Print all of the material below unchanged, line for line, from the first line to the last.
BEGIN PROVIDED ENTRIES
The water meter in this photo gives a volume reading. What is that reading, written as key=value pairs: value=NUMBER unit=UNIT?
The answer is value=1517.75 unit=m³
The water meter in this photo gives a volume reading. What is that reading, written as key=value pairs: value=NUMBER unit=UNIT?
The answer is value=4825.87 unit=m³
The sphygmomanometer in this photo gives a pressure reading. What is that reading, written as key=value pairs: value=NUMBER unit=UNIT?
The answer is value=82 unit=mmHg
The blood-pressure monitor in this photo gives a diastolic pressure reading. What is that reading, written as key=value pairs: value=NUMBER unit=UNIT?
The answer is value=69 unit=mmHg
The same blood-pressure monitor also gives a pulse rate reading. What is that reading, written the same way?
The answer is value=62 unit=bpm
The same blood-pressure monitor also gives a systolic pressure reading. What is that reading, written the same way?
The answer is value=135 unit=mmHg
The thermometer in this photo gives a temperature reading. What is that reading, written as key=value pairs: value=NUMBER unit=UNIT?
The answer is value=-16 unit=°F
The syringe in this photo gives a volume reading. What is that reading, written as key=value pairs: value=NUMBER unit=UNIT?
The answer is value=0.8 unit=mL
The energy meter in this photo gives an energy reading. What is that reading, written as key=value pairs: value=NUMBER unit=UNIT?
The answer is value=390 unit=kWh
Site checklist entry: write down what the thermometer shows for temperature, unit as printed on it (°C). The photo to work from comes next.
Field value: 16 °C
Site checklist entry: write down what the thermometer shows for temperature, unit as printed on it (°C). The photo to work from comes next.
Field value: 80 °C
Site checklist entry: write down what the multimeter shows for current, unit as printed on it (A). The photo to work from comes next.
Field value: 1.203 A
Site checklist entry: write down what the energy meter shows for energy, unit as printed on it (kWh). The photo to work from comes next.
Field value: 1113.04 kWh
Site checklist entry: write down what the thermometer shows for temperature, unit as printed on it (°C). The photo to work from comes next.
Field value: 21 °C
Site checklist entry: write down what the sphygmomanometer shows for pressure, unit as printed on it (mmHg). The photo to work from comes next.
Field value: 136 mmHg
END PROVIDED ENTRIES
**EXERCISE RESPONSE**.
The water meter in this photo gives a volume reading. What is that reading, written as key=value pairs: value=NUMBER unit=UNIT?
The answer is value=1517.75 unit=m³
The water meter in this photo gives a volume reading. What is that reading, written as key=value pairs: value=NUMBER unit=UNIT?
The answer is value=4825.87 unit=m³
The sphygmomanometer in this photo gives a pressure reading. What is that reading, written as key=value pairs: value=NUMBER unit=UNIT?
The answer is value=82 unit=mmHg
The blood-pressure monitor in this photo gives a diastolic pressure reading. What is that reading, written as key=value pairs: value=NUMBER unit=UNIT?
The answer is value=69 unit=mmHg
The same blood-pressure monitor also gives a pulse rate reading. What is that reading, written the same way?
The answer is value=62 unit=bpm
The same blood-pressure monitor also gives a systolic pressure reading. What is that reading, written the same way?
The answer is value=135 unit=mmHg
The thermometer in this photo gives a temperature reading. What is that reading, written as key=value pairs: value=NUMBER unit=UNIT?
The answer is value=-16 unit=°F
The syringe in this photo gives a volume reading. What is that reading, written as key=value pairs: value=NUMBER unit=UNIT?
The answer is value=0.8 unit=mL
The energy meter in this photo gives an energy reading. What is that reading, written as key=value pairs: value=NUMBER unit=UNIT?
The answer is value=390 unit=kWh
Site checklist entry: write down what the thermometer shows for temperature, unit as printed on it (°C). The photo to work from comes next.
Field value: 16 °C
Site checklist entry: write down what the thermometer shows for temperature, unit as printed on it (°C). The photo to work from comes next.
Field value: 80 °C
Site checklist entry: write down what the multimeter shows for current, unit as printed on it (A). The photo to work from comes next.
Field value: 1.203 A
Site checklist entry: write down what the energy meter shows for energy, unit as printed on it (kWh). The photo to work from comes next.
Field value: 1113.04 kWh
Site checklist entry: write down what the thermometer shows for temperature, unit as printed on it (°C). The photo to work from comes next.
Field value: 21 °C
Site checklist entry: write down what the sphygmomanometer shows for pressure, unit as printed on it (mmHg). The photo to work from comes next.
Field value: 136 mmHg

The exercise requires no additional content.